Initialising first Spring Boot Application using IntelliJ Community Edition

·

3 min read

Spring Boot is a Java Spring Framework Extension that works over Spring for Rapid Application Development. It auto-configures dependencies and developer only need to focus on coding part instead of configuration.

In this tutorial, we will build our first Spring Boot Application using IntelliJ Idea Community Edition.

IntelliJ Idea is a very popular IDE for Java Application Development. But the community edition does not provide necessary tools for Spring Application. Better alternative can be IDE like Eclipse, Netbeans. But some people like IntelliJ more than other IDEs.

Step 1

Go to Spring Initializr website and fill the following fields. Make sure to add necessary dependencies in right section and click Generate.
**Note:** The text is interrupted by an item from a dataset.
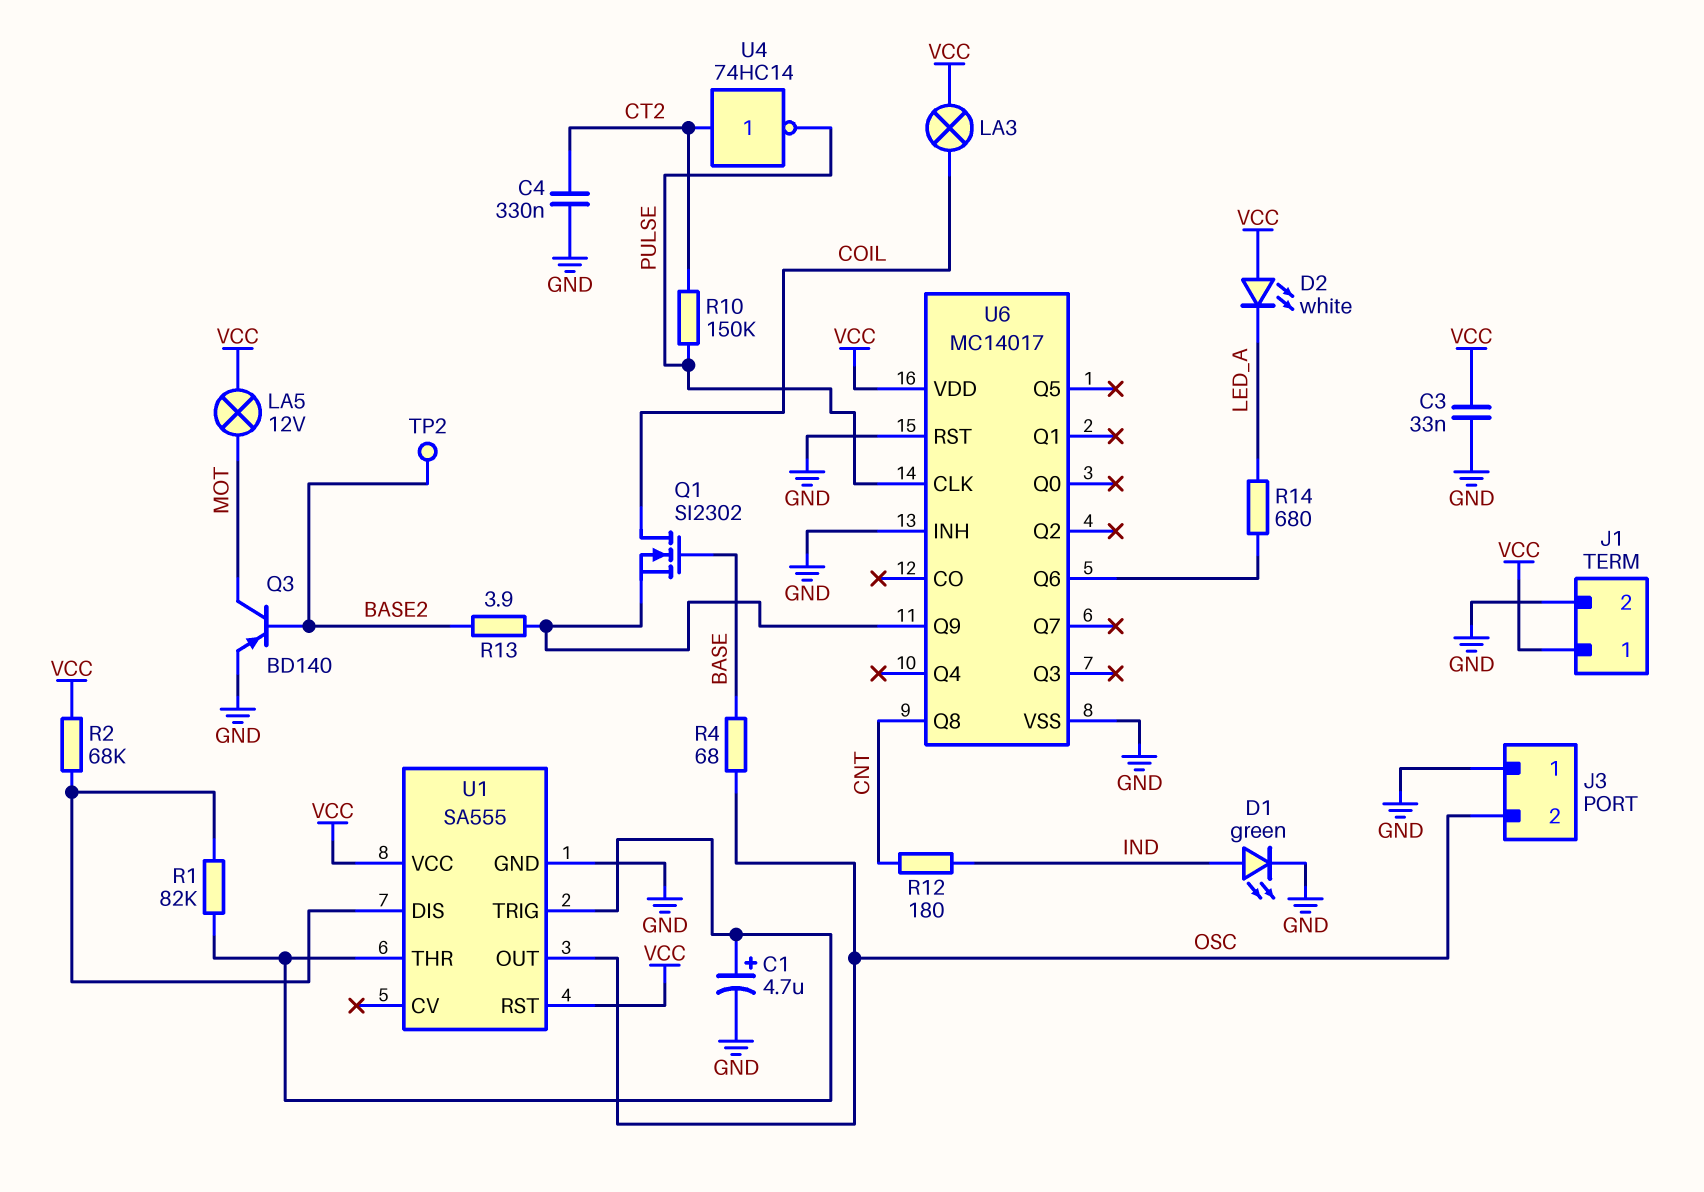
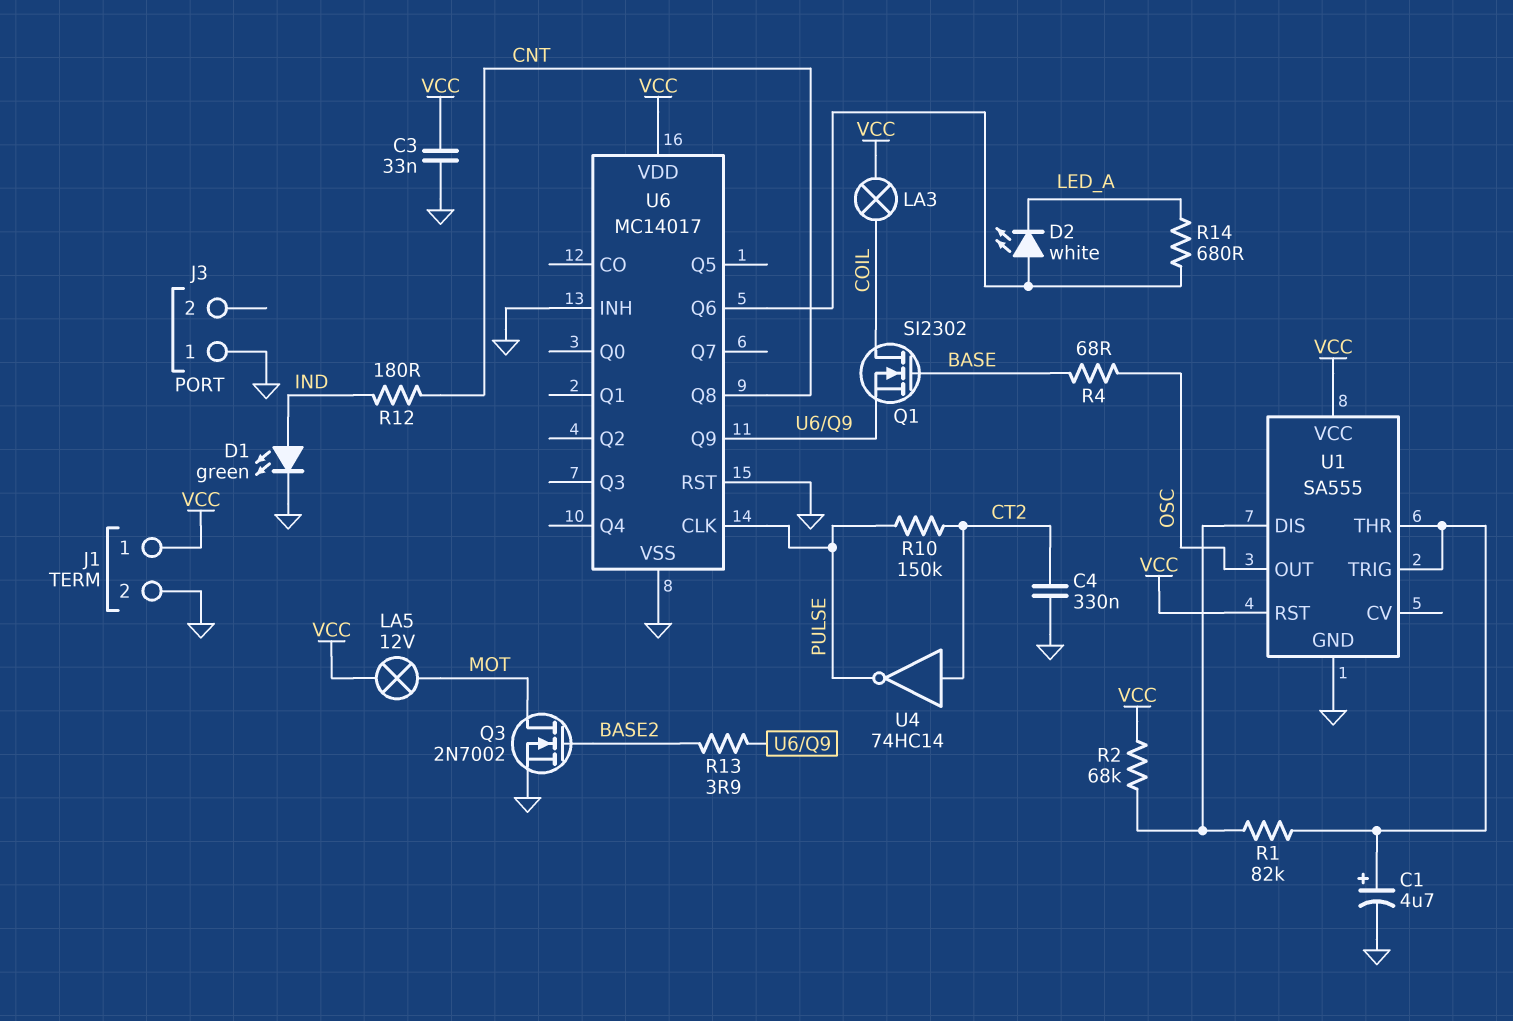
D2: LED white (A VCC, K LED_A) -> LED white (A U6/Q6, K LED_A)
J3 pin 2: OSC -> none
Q3: PNP BD140 (B BASE2, C MOT, E GND) -> NMOS 2N7002 (G BASE2, D MOT, S GND)
TP2: test point (BASE2) -> none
We will use MongoDB for database.

This will create a zip file.

Extract the zip file and place the folder wherever you want and open the folder in IntelliJ.

Step 2:

Create the following packages along with FirstApplication.java file.

  • models

  • repositories

  • services

  • controllers

Step 3:

In the /src/main/resources/application.properties, add the following lines.

server.port=8081
spring.data.mongodb.uri=mongodb://localhost:27017

spring.data.mongodb.database=mongodbTest

Step 4:

Create the following files.

  • /controllers/UserController class

  • /models/User class

  • /repositories/UserRepository interface

  • /services/UserService interface

  • /services/impl/UserServiceImpl class

Step 4:

Add the following code.

User class

import lombok.AllArgsConstructor;
import lombok.Getter;
import lombok.NoArgsConstructor;
import lombok.Setter;
import org.springframework.data.annotation.Id;
import org.springframework.data.mongodb.core.mapping.Document;

@Document
@Setter
@Getter
@NoArgsConstructor
@AllArgsConstructor
public class User {
    @Id
    private Integer userId;
    private String username;
    private String email;
}

UserRepository interface

import com.mongod.db.models.User;
import org.springframework.data.mongodb.repository.MongoRepository;

public interface UserRepository extends MongoRepository<User, Integer> {
}

UserService interface

import com.mongod.db.models.User;
import org.springframework.stereotype.Service;

import java.util.List;

public interface UserService {
    User getUser(Integer userId);
    User setUser(User user);
    List<User> getAllUsers();
}

UserServiceImpl class

import com.mongod.db.models.User;
import com.mongod.db.repositories.UserRepository;
import com.mongod.db.services.UserService;
import org.springframework.beans.factory.annotation.Autowired;
import org.springframework.stereotype.Service;

import java.util.List;

@Service
public class UserServiceImpl implements UserService {
    @Autowired
    private UserRepository userRepository;


    @Override
    public User getUser(Integer userId) {
        return userRepository.findById(userId).orElse(null);
    }

    @Override
    public User setUser(User user) {
        userRepository.save(user);
        return user;
    }

    @Override
    public List<User> getAllUsers() {
        return userRepository.findAll();
    }
}

UserController class

import com.mongod.db.models.User;
import com.mongod.db.services.UserService;
import org.springframework.beans.factory.annotation.Autowired;
import org.springframework.http.HttpStatus;
import org.springframework.http.ResponseEntity;
import org.springframework.web.bind.annotation.*;

import java.util.List;

@RestController
@RequestMapping("/home")
public class UserController {
    @Autowired
    private UserService userService;

    @GetMapping("/get-user")
    public ResponseEntity<User> getUser(@RequestParam Integer userId) {
        return new ResponseEntity<>(userService.getUser(userId), HttpStatus.OK);
    }

    @GetMapping("/all-users")
    public ResponseEntity<List<User>> getAllUsers() {
        return new ResponseEntity<>(userService.getAllUsers(), HttpStatus.OK);
    }

    @PostMapping("/create-user")
    public ResponseEntity<User> addUser(@RequestBody User user) {
        return new ResponseEntity<>(userService.setUser(user), HttpStatus.OK);
    }
}

Now the coding part is done. All left is running the application.

You can run the Application by running the FirstApplication class or by maven command from the root directory mvn spring-boot:run.

Now the Application is running.

Step 5:

You can test the API using any Rest API Client like Postman, ThunderClient or JetClient.

Make a POST request on url localhost:8081/home/create-user with request body as

{
    "userId": "1234",
    "username": "John",
    "email": "john@example.com"
}

A new user data will be created in the MongoDB database. You can check the database using the MongoDB Compass.

Make a GET request on url localhost:8081/home/get-user?userId=1234, you will get the user from the database as response.

Make a GET request on url localhost:8081/home/all-users, you will get an array of all the users from the database.

Conclusion

This was a quick and comprehensive example of Spring Boot Application and how it works with MongoDB and IntelliJ Idea Community Edition.